In support of its argument that the district court lacks jurisdiction to grant preliminary injunctive relief where there is a binding and enforceable agreement to arbitrate, respondent cites a number of Colorado cases which it considers dispositive of the issue in this case.[6] However, these cases are inapposite to the issue in this case as we have characterized it and are not controlling.

*1018 In Merrill Lynch v. District Court, 190 Colo. 239, 545 P.2d 1035 (1976), this court addressed an issue similar, in some respects, to the issue in this case. There, plaintiff brought an action in district court to recover $5,500 in compensation from defendant, Merrill Lynch, for services rendered by plaintiff as an account executive. Merrill Lynch filed a motion to dismiss for lack of jurisdiction and, in the alternative, a motion to stay the proceedings, asserting that an agreement between the parties required that all controversies arising out of the employment of plaintiff be resolved by arbitration. In that case, we held in favor of Merrill Lynch, and stated:

"As contended by petitioner [Merrill Lynch], we hold that adjudication of the controversy between the parties must be resolved by arbitration, and that the district court is without jurisdiction in the case."

190 Colo. at 241, 545 P.2d at 1036 (emphasis added).

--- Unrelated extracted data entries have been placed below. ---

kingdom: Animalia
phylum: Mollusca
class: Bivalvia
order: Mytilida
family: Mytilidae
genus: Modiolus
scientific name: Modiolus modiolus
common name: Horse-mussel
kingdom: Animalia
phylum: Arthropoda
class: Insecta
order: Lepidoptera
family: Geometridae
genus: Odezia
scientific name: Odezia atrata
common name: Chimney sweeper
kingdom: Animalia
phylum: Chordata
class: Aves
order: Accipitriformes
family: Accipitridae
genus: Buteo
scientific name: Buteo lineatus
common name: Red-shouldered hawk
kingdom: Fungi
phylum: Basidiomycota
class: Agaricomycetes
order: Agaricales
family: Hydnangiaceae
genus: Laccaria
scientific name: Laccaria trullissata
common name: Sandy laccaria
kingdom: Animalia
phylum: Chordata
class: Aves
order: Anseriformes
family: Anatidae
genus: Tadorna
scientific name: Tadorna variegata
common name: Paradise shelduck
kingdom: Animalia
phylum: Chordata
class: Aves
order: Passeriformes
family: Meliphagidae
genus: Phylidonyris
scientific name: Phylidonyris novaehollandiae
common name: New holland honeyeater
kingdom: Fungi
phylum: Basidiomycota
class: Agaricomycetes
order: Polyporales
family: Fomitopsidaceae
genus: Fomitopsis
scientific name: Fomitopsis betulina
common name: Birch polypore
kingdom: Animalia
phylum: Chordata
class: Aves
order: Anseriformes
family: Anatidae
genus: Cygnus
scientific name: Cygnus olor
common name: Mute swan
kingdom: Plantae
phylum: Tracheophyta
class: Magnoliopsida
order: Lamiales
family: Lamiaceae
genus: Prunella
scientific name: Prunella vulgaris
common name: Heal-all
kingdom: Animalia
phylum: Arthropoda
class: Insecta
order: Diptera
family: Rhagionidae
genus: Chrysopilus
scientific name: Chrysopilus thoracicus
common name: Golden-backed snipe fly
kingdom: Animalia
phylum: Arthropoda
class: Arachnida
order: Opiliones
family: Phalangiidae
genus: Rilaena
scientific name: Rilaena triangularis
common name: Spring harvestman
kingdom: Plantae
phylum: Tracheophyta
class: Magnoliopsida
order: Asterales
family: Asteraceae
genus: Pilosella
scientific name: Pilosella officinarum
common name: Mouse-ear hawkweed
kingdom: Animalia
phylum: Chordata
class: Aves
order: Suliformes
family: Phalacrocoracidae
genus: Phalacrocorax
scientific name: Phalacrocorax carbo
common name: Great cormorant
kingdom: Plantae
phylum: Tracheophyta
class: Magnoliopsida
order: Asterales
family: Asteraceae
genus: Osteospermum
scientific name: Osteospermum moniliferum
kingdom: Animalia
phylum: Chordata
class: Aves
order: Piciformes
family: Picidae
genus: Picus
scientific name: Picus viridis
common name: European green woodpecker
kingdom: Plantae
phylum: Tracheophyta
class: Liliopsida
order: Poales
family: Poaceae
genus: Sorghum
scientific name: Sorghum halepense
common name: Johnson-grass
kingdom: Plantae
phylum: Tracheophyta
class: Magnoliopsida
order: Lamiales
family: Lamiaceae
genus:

Our holding in Merrill Lynch, supra, did not address, however, the situation where, as here, plaintiff seeks preliminary injunctive relief to maintain the status quo pending arbitration of the substantive elements of his claim for relief. In Merrill Lynch, supra, plaintiff sought, in effect, a judicial resolution of the matter on the merits.

C.

The issue is one of first impression for this court. Merrill Lynch is not asking this court to fashion a rule granting district courts authority to resolve the merits of a dispute otherwise subject by agreement of the parties to arbitration. Merrill Lynch asks only that this court recognize, as other courts have recognized, the authority of district courts to grant preliminary injunctive relief to maintain the status quo between the parties pending arbitration of the dispute on the merits.

Respondent is incorrect in its view that district courts have no jurisdiction whatsoever with respect to matters which are subject to arbitration.